While there is still significant progress to be made for the UK to reach its goal of net-zero greenhouse gas emissions by 2050, the shift from fossil fuels to renewables is promising. Of particular interest to investors, governments, and regulators are windfarms, which are now outpacing other renewable sources to produce more power. 

Current and Projected Split Amongst Renewable Energy Sources

The third quarter of 2019 saw the UK’s solar panels, biomass, and wind farms generate more electricity than fossil fuels’ combined output. Approximately 29.5 terawatt-hours were produced while only 29.1TWh was provided by oil, gas and coal. 

Of this energy, 39% derived from fossil fuels, of which 38% came from gas, and less than 1% from coal and oil. Another 40% was contributed by renewable sources, which further breaks down as 20% from wind, 12% from biomass, and 6% from solar panels, while nuclear power plants provided the final 19%.

Since then, there’s been a ‘substantial increase’ in total output from renewables across the UK. As revealed by government-gathered data, electricity powered by renewable sources rose from 39% in 2019 to 47% at the beginning of 2020. Of this, offshore windfarms contributed to the largest increase in the first quarter of that year. During this period, 30% of electricity was powered by wind, an increase from 22.3% at the end of 2019.

These numbers reveal the pivotal role windfarms are playing in increasing the country’s supply of renewable energy.

What more wind generation means for UK energy

Not only is wind more efficient compared to other eco-friendly energy sources, but it’s also one of the cheapest sources of energy available. That makes the future of wind very compelling for governments, investors, and people in general. Here are just a few ways wind is set to shape the energy sector in years to come.

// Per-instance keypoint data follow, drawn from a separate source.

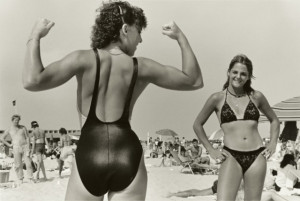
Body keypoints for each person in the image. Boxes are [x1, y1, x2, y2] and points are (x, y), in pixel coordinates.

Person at [22, 1, 203, 200]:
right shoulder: (141, 67)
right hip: (127, 153)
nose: (140, 39)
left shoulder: (82, 59)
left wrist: (35, 36)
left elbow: (32, 81)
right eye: (138, 31)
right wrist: (181, 39)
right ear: (125, 29)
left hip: (90, 152)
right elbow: (194, 81)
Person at [193, 54, 280, 201]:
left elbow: (274, 120)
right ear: (228, 72)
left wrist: (272, 143)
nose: (238, 76)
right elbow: (197, 124)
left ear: (248, 77)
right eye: (235, 72)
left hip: (257, 156)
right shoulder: (217, 98)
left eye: (243, 74)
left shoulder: (256, 96)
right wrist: (210, 150)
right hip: (231, 155)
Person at [0, 115, 35, 184]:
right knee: (18, 164)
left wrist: (29, 147)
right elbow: (2, 138)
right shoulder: (9, 129)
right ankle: (20, 178)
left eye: (18, 120)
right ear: (12, 120)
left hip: (25, 147)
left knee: (28, 163)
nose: (17, 121)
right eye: (15, 120)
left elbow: (27, 138)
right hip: (16, 147)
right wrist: (9, 145)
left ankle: (30, 178)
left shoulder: (23, 128)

Renewable energy is already a fast-growing sector requiring expansion of operations and innovation. This is particularly true for wind farms, given the many projects, both on and offshore, set to launch over the coming years. 

Offshore wind jobs alone are predicted to double by 2030. RenewableUK is one organisation looking to develop and support new roles, with over 27,000 posts slated to start over the next decade. The government itself is also keen to back more wind jobs, creating over 60,000 new positions as part of its Build Back Greener targets. There’s substantial demand for human resource development in this area, from data analysts and policy advisers to more hands-on roles in engineering, subsea diving, and project management.  

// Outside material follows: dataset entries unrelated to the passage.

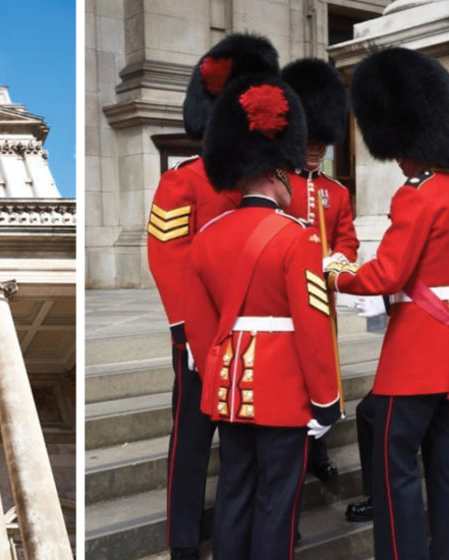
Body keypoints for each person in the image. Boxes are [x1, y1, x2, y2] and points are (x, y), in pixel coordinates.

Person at [325, 48, 449, 560]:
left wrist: (338, 272)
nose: (395, 158)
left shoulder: (417, 194)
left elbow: (388, 273)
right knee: (447, 460)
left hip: (415, 355)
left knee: (395, 465)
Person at [184, 72, 341, 560]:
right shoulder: (298, 237)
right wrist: (326, 399)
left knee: (233, 493)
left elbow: (201, 323)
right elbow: (313, 327)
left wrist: (217, 378)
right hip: (282, 388)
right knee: (278, 500)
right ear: (277, 173)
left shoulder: (207, 236)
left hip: (229, 388)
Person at [145, 33, 280, 560]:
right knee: (193, 438)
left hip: (260, 329)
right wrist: (191, 333)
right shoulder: (186, 180)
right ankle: (183, 538)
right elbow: (167, 260)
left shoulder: (269, 180)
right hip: (203, 331)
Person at [280, 57, 359, 483]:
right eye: (309, 140)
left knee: (323, 373)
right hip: (282, 300)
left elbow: (347, 239)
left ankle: (319, 448)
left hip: (322, 297)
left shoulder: (336, 192)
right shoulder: (277, 182)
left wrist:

Increasing capacity is yet another factor set to drive further innovation and investment in wind. We can already directly trace rising wind-generated power to the build and launch of new offshore wind farms, such as the record-breaking 1,200 megawatt Hornsea One project completed in October 2019. Located just off the Yorkshire coast, it’s considered the world’s largest offshore wind farm producing power for over one million homes across the UK. 

The East Anglia One project is yet another offshore project underway, while the WindFloat Atlantic Project just off the shores of Portugal and HYwind Scotland’s five-turbine development signal the beginning of more floating energy system construction.

Funding & Innovation

Of course, as the wind sector grows and becomes more viable, it will attract significantly more investment. From improving turbine drivetrain technology’s efficiency to testing new gearboxes that will result in even more powerful turbines, there are still many challenges to be addressed. That presents ample opportunities for investors, both private and public, to get involved and help fund the revolution of renewable energy sources.